Outlook The £33m fine handed down by the Financial Services Authority to JPMorgan yesterday is quite some punishment, but it fits the crime. Astonishingly, for almost seven years this bank failed to keep the money of some clients separate from its own. At one stage, $23bn of customers' money was not held in segregated accounts.
This means that at any given moment during that seven-year period, clients' money would have been at risk if JPMorgan had become insolvent. And while there might have been a time when the prospect of such a well-known investment bank collapsing would have been too outlandish to contemplate, JPMorgan continued to break the rules even after Lehman Brothers had gone under. That the FSA concedes this case was a result of cock-up rather than conspiracy is not much of a mitigation. It is hardly reassuring to hear that one of the world's biggest banks was incompetent enough not to notice that for almost seven years billions of dollars worth of customers' money was being put at risk in a blatant contravention of the regulatory requirements.

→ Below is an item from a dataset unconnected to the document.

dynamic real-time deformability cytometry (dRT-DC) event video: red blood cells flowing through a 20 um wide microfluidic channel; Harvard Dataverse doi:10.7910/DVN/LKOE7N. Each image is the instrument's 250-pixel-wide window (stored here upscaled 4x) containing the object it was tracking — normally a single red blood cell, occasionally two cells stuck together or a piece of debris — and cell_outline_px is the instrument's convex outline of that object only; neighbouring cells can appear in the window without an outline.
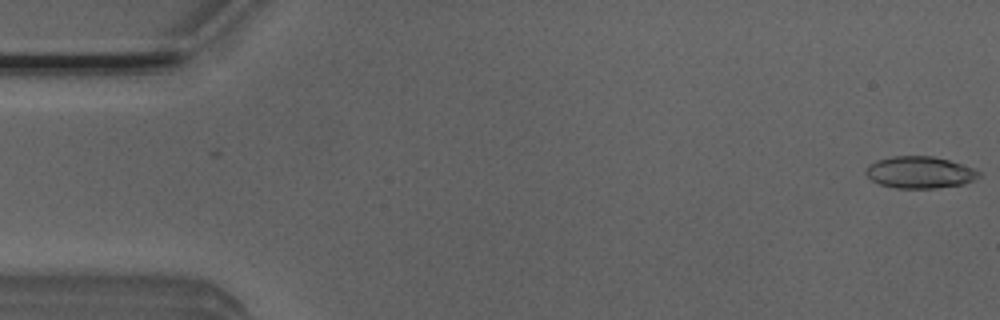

And even now JPMorgan is not exactly brimming with contrition. It may have co-operated with the FSA's inquiry, but yesterday it would not say a word publicly about the case – there was not even a written statement expressing its regret. This is apparently its standard policy.
As for the City as a whole, do not assume this was an isolated case. The FSA says one reason why it has imposed a record fine is to get the attention of other City institutions that hold clients' money – it is already investigating "several more cases" of similar failings.
We hear lots about the dangers of a regulatory backlash following the credit crisis, not to mention the need to pay bankers huge sums to secure their precious services. But the failing identified at JPMorgan – and, it seems, other City firms – is about as basic as you get. These banks can't even get the simple things right.